Thursday, October 9, 2014

My Nomination for Hubris Quote of the Year

October 9, 2014
Bullard worried markets, Fed not on same page on rate outlook

Right now, “the markets are making a mistake” and expect the Fed to maintain its ultra-easy policy stance longer than Fed officials themselves currently expect, Bullard said.

What if the markets (and all of its many participants) are right and the Fed is actually making the mistake? I know, I know. That's just crazy talk. A small group of detached elitists holding meetings behind closed doors will always be smarter than the markets overall. That pretty much goes without saying.

Then again...

Perhaps the markets wonder why the Fed would need to raise interest rates if the price of oil keeps crashing, the global economy continues to sputter, and inflation therefore continues to remain stubbornly below the Fed's target?

February 6, 2012
Fed should raise rates in 2013, Bullard says

The belief that the U.S. economy suffering from an "output gap" that can be bridged only if borrowing costs are kept low enough for long enough is wrong, he said.

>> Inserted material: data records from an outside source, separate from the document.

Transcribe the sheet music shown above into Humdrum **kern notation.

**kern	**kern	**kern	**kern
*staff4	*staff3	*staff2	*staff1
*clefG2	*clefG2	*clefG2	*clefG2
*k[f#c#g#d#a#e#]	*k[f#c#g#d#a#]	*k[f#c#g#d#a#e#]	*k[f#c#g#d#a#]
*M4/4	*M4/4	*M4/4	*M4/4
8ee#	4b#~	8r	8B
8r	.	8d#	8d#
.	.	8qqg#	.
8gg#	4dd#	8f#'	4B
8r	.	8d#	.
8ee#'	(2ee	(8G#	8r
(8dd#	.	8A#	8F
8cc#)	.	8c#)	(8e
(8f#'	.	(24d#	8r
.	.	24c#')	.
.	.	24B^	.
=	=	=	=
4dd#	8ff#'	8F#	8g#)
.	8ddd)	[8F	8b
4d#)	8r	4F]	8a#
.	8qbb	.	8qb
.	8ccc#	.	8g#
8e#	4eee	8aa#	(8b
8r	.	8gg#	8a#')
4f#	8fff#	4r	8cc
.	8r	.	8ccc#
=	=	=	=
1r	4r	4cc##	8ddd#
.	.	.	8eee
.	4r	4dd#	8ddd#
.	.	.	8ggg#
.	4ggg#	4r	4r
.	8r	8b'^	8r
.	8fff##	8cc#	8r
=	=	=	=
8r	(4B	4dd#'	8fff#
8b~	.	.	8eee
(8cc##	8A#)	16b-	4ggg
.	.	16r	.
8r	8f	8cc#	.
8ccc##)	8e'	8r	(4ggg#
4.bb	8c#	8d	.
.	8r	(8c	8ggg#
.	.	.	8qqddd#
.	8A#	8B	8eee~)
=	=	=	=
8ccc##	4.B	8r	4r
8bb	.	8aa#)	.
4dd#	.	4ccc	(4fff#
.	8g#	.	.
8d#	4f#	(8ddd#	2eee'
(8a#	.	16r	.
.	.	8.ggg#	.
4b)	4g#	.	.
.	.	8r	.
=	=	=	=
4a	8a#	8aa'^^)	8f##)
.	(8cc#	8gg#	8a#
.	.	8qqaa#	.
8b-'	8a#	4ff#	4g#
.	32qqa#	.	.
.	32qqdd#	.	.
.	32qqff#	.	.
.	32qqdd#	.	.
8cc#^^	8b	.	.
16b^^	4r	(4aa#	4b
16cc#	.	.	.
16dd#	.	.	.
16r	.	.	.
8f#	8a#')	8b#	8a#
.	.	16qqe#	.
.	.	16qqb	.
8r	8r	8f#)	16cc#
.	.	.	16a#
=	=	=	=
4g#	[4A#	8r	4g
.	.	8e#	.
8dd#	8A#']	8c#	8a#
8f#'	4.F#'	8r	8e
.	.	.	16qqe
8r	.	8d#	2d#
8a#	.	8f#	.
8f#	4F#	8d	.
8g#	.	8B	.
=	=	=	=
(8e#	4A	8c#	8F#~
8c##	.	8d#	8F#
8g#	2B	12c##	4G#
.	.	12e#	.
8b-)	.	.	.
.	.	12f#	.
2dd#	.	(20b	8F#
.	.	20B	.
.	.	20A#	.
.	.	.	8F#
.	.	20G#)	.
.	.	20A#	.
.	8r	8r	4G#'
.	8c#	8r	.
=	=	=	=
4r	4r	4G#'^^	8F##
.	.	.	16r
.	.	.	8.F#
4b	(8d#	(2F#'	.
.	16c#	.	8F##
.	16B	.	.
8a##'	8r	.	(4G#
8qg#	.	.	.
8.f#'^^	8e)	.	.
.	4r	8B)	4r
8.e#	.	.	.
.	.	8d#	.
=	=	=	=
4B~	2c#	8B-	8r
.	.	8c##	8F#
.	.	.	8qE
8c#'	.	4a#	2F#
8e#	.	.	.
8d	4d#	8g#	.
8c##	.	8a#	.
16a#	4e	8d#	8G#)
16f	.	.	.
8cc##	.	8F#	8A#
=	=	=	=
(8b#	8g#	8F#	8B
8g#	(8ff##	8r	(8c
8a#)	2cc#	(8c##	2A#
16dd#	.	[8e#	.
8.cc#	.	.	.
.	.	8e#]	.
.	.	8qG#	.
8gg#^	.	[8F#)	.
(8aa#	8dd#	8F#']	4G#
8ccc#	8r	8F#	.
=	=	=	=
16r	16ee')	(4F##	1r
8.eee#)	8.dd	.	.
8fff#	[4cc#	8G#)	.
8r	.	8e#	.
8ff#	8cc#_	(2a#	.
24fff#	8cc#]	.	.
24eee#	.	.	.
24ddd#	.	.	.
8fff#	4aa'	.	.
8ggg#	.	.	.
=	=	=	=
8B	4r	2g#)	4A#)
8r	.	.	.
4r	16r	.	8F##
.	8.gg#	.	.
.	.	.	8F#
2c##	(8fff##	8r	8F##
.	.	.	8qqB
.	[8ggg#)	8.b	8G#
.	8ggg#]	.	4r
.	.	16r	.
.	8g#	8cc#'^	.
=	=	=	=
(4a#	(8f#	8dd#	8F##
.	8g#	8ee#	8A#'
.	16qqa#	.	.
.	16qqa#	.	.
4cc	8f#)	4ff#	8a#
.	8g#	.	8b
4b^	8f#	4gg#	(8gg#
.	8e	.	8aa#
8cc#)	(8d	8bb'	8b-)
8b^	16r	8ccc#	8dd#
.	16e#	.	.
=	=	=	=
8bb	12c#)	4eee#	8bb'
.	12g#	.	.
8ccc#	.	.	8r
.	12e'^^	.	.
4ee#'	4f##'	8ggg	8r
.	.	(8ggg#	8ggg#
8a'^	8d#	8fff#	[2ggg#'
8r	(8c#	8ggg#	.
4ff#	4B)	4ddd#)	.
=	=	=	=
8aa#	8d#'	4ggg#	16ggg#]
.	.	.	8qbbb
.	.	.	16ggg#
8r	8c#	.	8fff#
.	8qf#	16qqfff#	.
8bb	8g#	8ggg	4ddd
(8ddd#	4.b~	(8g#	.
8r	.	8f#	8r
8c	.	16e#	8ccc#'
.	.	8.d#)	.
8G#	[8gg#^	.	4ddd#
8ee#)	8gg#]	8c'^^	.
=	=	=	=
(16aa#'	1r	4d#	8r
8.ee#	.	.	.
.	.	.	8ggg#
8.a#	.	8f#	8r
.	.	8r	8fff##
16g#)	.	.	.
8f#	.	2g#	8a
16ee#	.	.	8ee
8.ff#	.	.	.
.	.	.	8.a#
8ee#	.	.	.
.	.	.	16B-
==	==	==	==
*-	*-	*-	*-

"If we continue using this interpretation of events, it may be very difficult for the U.S. to ever move off of the zero lower bound on nominal interest rates," Bullard said.

We didn't raise rates in 2013. Oops. As shocking as this must seem even in hindsight, we continued with ZIRP. Perhaps the markets remember what he said would happen if we continued? That it would be very difficult for the U.S. to ever move off the zero lower bound?

Perhaps the markets can remember even more? Could the markets think they are at least as smart as the Fed?

January 18, 2013
Fed Admitted Ignorance, Underplayed Severity Of Situation Just Ahead Of Massive Crisis, New Docs Reveal

If you want to feel confident that the Federal Reserve knows where it's going as it steers the world's biggest economy, then you probably should not read the transcripts of its 2007 policy meetings.

Those transcripts, released on Friday, show a Fed groping blindly for answers about the early market tremors preceding the financial crisis, while also blithely deciding that everything was probably going to be just fine.

The markets tend to create tremors heading into a crisis. The Fed tends to grope blindly. Perhaps that's how we can tell the difference between the two, lol. Sigh.

See Also:
Wasatch Economics: Fed failed to predict 2008 recession

2 comments:

  1. Perhaps the real problem is there are no markets; just digital outputs of some behavior by some individuals that is monitored somewhat or not at all in the case of dark pools. Perhaps markets are groping blindly relying on the Fed and the Fed is groping blindly relying on markets that do not exist in reality; but the lights are nice.